= Tékumel: Empire of the Petal Throne =

Tabletop fantasy role-playing game

Tékumel: Empire of the Petal Throne is a role-playing game published in 2005 by Guardians of Order based on the fantasy world created by M. A. R. Barker.

==Publication history==
One of the earliest role-playing settings was Tékumel, a fantasy land created by M.A.R. Barker and turned into the role-playing game Empire of the Petal Throne, first by Barker in 1974, and then by TSR, Inc. the following year. It was also republished by Different Worlds Publications in 1987.

In the early years of the 21st century, the Canadian publisher Guardians of Order gained the license to Tekumel, and announced that they would be producing a new version of the setting called Tékumel: Empire of the Petal Throne. However, in late 2004, Guardians of the Order ran into severe financial problems that threatened the project.

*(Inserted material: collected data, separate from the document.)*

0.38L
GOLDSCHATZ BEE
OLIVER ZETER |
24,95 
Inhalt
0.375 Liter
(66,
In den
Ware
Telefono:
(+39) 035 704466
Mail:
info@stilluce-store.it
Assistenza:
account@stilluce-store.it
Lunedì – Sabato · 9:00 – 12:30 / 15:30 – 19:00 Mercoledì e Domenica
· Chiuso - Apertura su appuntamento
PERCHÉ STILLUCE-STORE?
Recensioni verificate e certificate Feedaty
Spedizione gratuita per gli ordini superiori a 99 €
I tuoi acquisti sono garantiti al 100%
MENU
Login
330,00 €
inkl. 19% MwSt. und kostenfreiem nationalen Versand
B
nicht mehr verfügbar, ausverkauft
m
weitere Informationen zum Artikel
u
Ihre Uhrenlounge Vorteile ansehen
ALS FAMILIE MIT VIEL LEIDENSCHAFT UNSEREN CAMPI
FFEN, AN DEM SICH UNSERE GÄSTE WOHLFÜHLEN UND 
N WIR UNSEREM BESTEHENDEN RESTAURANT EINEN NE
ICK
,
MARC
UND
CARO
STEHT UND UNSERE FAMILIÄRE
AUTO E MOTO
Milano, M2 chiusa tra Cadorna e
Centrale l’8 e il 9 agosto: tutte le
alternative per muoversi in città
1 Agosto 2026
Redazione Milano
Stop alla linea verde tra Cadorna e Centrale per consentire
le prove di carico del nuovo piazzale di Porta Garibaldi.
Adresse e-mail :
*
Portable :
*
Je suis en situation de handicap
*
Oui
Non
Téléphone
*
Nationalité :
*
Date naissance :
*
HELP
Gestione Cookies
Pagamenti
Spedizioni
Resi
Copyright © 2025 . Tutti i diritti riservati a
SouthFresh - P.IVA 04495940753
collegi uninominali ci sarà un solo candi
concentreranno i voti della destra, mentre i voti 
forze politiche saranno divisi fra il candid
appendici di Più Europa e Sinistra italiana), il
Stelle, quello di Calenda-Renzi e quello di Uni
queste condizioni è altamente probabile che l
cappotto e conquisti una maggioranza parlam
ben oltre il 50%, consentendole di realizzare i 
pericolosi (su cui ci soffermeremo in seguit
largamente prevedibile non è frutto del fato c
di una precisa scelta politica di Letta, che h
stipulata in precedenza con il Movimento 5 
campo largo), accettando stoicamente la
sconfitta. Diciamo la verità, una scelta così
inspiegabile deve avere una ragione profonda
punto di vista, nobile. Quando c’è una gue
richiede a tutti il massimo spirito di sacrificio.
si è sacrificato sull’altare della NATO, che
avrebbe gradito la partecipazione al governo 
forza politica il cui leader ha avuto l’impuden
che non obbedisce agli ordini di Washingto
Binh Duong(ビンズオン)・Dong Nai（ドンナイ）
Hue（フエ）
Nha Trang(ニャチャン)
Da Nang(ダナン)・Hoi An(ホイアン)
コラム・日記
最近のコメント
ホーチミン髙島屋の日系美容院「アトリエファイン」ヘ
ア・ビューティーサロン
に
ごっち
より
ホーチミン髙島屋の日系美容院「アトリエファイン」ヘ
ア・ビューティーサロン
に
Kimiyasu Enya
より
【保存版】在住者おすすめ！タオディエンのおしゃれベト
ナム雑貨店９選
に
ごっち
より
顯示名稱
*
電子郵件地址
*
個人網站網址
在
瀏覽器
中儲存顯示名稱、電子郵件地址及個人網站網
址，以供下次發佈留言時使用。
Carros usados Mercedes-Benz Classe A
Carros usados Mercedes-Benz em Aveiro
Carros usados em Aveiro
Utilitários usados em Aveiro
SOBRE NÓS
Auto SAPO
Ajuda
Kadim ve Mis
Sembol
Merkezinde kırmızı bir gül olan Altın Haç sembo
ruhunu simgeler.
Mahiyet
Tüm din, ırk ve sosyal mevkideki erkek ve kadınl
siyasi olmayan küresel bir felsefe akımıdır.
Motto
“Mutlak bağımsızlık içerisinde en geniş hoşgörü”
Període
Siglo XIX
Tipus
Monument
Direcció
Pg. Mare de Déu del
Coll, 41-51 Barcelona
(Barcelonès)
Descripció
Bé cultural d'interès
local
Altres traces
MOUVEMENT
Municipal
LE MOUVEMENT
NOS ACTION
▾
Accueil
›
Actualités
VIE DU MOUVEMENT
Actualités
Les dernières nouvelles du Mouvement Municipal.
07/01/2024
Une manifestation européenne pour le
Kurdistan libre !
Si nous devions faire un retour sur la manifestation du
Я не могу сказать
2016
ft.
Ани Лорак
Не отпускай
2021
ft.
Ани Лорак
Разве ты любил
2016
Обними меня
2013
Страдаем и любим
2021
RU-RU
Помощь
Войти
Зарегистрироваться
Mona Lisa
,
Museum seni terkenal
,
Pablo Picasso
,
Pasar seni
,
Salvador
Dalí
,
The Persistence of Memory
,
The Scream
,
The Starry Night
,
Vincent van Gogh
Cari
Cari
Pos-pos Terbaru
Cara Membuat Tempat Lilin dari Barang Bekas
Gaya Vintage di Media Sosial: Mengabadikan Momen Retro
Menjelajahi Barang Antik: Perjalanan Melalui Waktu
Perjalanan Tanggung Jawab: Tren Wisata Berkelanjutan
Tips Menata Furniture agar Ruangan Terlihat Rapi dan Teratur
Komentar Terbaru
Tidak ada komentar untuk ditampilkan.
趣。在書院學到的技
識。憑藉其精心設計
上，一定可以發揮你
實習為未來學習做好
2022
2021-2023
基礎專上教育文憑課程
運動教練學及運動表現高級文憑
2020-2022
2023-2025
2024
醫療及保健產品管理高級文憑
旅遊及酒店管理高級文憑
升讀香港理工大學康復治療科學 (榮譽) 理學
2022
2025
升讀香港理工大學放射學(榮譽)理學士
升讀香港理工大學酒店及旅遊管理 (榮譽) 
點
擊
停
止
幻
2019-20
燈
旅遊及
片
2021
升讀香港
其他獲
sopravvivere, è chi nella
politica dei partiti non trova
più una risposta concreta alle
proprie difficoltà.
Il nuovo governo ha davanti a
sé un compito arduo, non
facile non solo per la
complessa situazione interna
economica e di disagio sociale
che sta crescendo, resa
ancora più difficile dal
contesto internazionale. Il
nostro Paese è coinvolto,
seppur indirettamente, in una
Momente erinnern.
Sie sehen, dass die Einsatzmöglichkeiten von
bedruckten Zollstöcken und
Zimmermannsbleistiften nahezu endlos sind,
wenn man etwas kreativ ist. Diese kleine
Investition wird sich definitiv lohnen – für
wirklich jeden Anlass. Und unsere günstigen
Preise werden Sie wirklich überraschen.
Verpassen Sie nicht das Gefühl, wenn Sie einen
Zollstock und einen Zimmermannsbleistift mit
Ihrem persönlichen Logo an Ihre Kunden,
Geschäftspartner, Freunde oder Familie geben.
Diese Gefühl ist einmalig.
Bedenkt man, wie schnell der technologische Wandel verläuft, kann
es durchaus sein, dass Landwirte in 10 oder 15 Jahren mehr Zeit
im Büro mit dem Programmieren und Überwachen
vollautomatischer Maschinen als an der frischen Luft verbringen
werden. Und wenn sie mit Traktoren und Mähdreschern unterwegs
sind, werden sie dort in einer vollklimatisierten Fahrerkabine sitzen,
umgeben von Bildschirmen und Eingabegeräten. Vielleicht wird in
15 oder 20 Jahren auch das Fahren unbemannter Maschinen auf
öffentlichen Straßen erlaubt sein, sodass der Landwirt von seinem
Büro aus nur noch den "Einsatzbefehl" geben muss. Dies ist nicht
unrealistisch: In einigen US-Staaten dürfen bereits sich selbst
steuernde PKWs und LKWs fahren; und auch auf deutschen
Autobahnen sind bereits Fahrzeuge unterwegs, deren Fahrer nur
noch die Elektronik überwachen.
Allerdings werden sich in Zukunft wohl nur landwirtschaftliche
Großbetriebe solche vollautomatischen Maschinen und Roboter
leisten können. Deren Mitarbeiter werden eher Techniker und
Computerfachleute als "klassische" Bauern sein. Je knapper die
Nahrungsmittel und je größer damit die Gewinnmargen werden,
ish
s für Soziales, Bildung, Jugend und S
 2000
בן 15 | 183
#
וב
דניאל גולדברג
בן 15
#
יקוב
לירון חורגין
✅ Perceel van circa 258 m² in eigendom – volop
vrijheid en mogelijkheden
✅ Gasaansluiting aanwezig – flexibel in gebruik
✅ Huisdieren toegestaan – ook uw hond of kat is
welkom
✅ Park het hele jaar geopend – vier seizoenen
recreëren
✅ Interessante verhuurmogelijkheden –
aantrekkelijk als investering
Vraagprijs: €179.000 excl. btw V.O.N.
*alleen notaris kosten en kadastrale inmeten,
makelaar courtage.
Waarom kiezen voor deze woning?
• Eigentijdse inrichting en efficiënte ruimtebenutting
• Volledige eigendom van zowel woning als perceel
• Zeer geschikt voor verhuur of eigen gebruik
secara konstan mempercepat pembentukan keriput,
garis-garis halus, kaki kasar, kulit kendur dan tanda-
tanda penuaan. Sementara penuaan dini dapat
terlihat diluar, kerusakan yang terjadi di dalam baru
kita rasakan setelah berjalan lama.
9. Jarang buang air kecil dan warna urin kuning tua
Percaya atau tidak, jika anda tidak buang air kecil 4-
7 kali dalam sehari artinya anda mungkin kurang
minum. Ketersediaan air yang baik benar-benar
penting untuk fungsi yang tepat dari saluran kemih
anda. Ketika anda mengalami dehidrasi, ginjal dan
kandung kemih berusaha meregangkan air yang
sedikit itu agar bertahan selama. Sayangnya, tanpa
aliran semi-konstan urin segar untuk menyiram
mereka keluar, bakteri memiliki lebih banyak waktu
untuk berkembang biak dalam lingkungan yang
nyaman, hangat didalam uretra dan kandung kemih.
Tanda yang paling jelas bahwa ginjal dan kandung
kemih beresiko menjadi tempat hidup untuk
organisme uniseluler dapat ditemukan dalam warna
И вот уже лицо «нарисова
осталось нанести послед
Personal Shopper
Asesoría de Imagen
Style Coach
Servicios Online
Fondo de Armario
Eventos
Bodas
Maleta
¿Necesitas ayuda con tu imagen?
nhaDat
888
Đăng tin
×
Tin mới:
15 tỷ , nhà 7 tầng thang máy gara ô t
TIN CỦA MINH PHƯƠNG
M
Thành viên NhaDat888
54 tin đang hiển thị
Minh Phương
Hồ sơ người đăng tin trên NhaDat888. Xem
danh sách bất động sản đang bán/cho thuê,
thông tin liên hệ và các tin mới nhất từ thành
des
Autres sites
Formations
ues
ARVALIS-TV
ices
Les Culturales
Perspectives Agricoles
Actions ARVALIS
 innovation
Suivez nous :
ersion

In the 2014 book Designers & Dragons: The '90s, author Shannon Appelcline recalled Guardian founder Mark C. MacKinnon's announcement in January 2005 that Guardians of Order had multiple problems and all other employees had been let go, but "Despite that, Guardians published another much-anticipated license, the Tri-Stat Tékumel: Empire of the Petal Throne (2005), in the spring. It was the newest game based in M.A.R. Baker's classic world of Tékumel."

In August 2006, MacKinnon was forced to shut down Guardians of Order, and nothing further in this version of the setting was published.

==Description==
Tékumel: Empire of the Petal Throne is a 240-page hardcover book designed by Bob Alberti, M. A. R. Barker, Patrick Brady, Steve Charbonneau, Barbara Kennedy, Lisa Leutheuser, Jeff Mackintosh, Victor, Raymond, Joe Saul, and Edwin Voskamp, with artwork by Giovanna Fregni, Llyn Hunter, Eric Lofgren, Jennifer L. Meyer, Raven Mimura, Christopher Miscik, Jesse Mohn, Torstein Nordstrand, Andrew Trabbold, and Ursula Vernon.

The book sets out the rules of a fantasy role-playing game using a variation of the Tri-Stat dX system, and details the lands and peoples of Tékumel created by M. A. R. Barker and outlined in his novels.

== Reception ==
The reviewer from the online second volume of Pyramid called the latest version "the oldest and strangest game to return".